■ **TASK GOAL**: Copy out the following entries word for word, omitting the pictures.

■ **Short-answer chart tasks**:
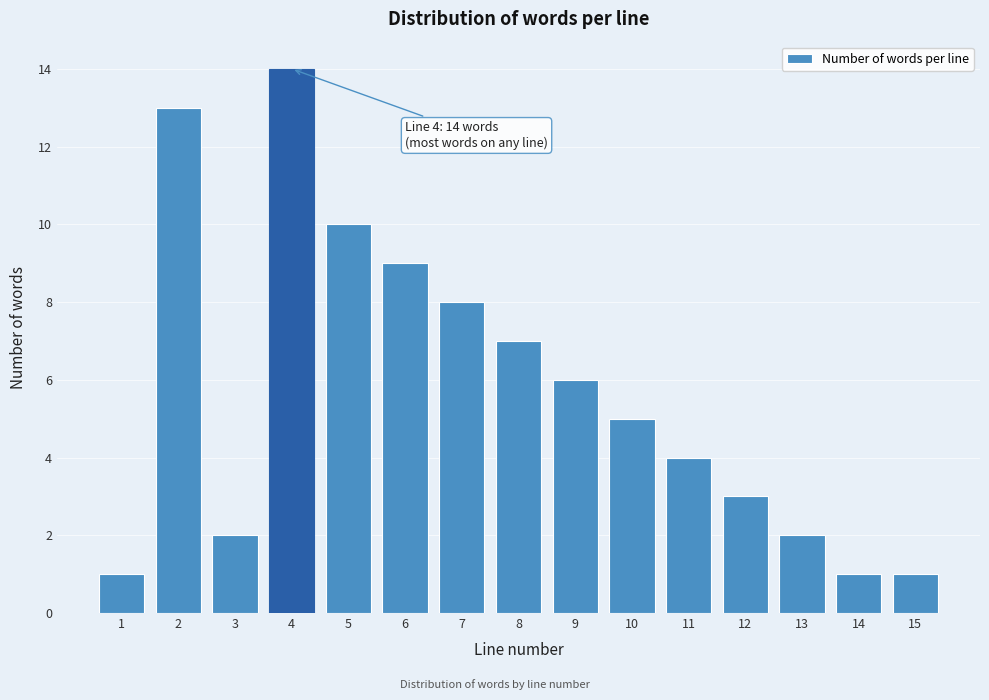

Reading left to right, extract all data points from this chart.

1=1	2=13	3=2	4=14	5=10	6=9	7=8	8=7	9=6	10=5	11=4	12=3	13=2	14=1	15=1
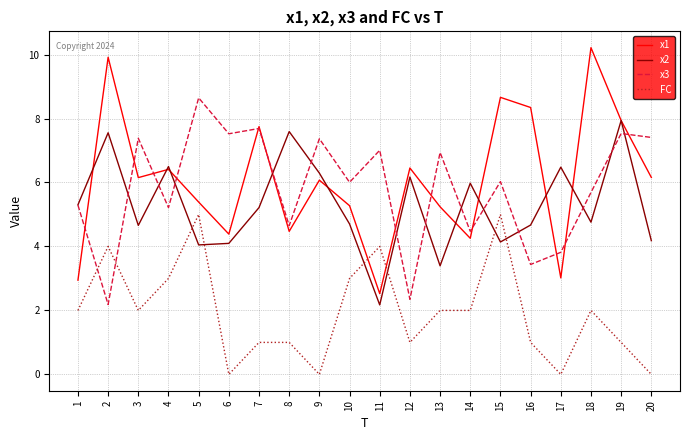

Is it true that x2 equals 7.9 at 19?

True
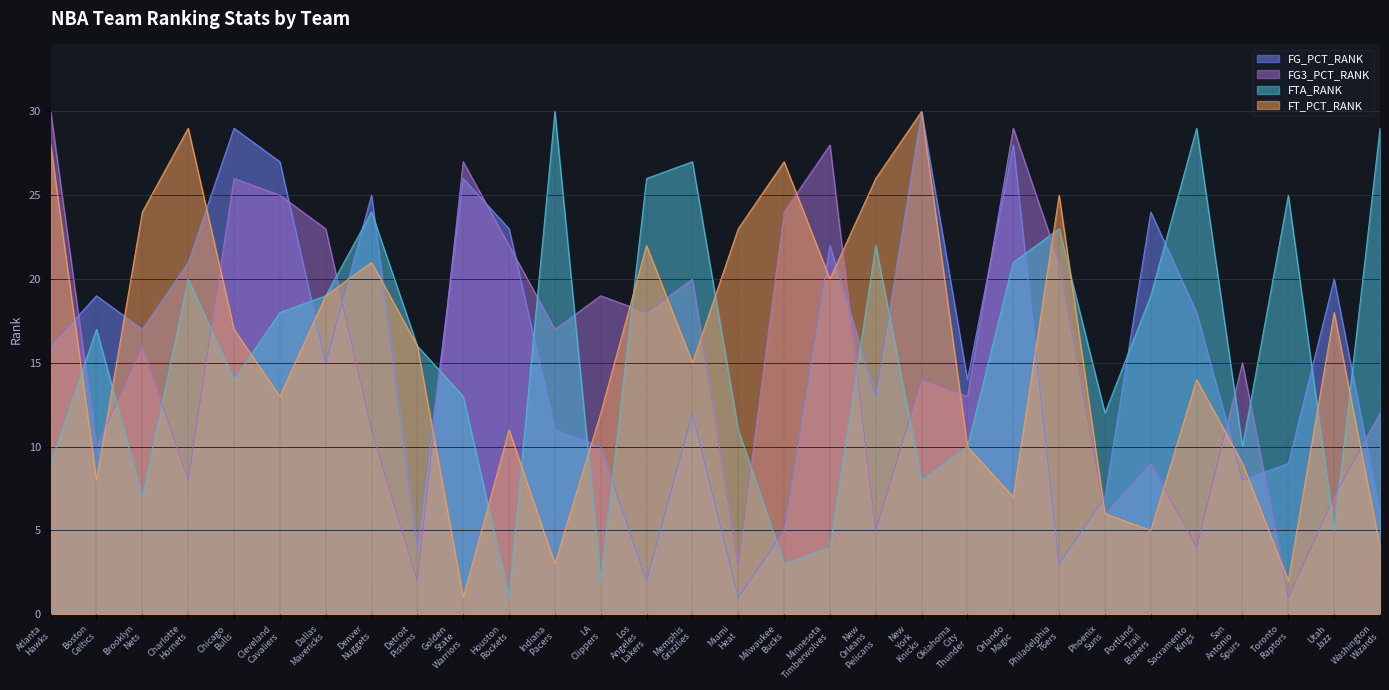

How many interior local valleys does the FG_PCT_RANK series have?

9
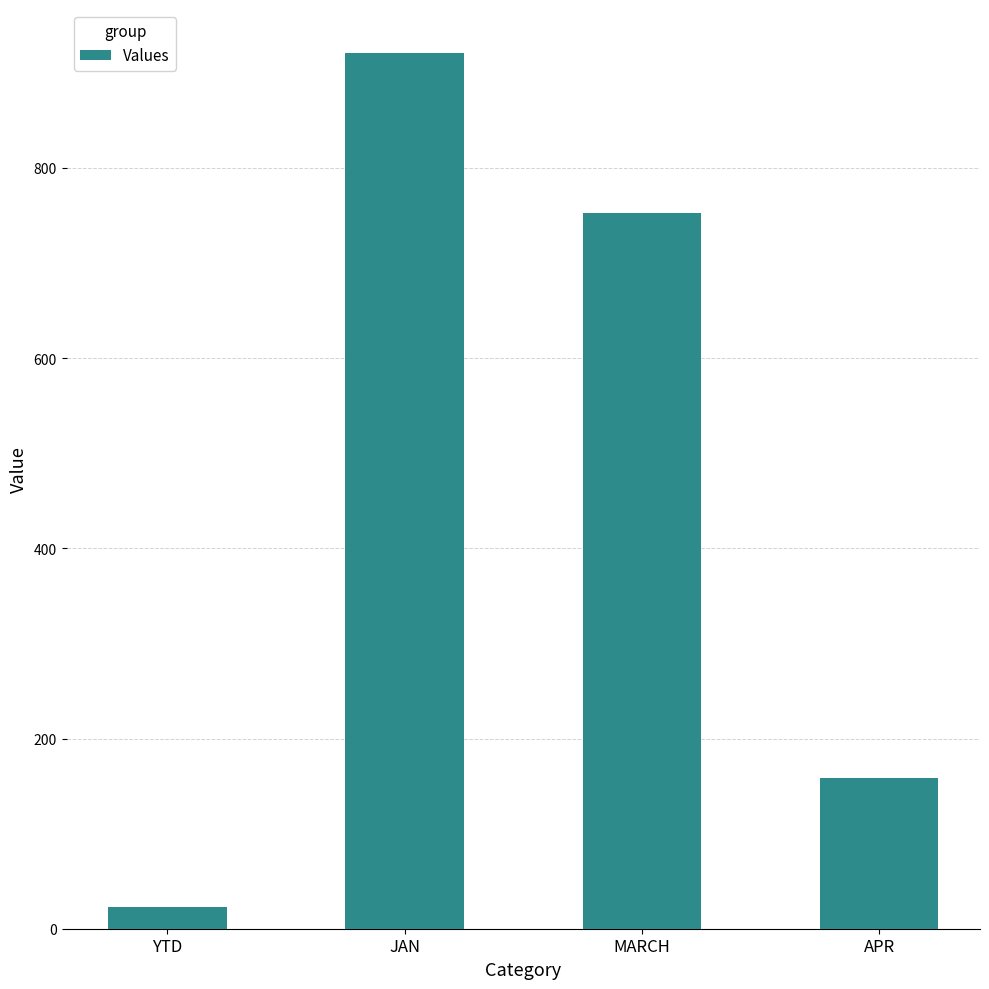

Reading right to left, transcribe all the data shown in this chart.

APR=159	MARCH=753	JAN=921	YTD=23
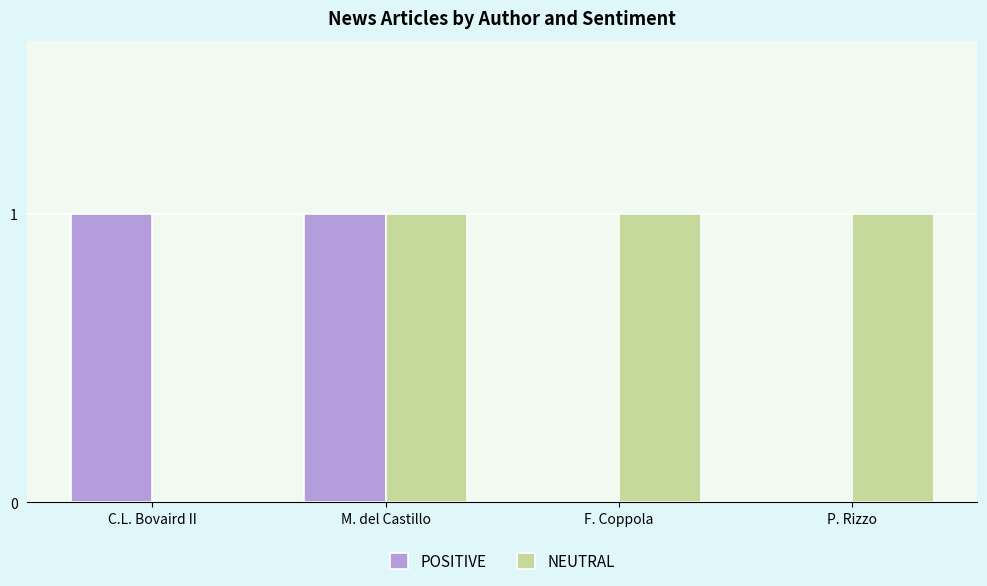

How many data points does each series have?

4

■ **OUTPUT OF THE EXERCISE**:
Reading left to right, extract all data points from this chart.

1=1	2=13	3=2	4=14	5=10	6=9	7=8	8=7	9=6	10=5	11=4	12=3	13=2	14=1	15=1

Is it true that x2 equals 7.9 at 19?

True

How many interior local valleys does the FG_PCT_RANK series have?

9

Reading right to left, transcribe all the data shown in this chart.

APR=159	MARCH=753	JAN=921	YTD=23

How many data points does each series have?

4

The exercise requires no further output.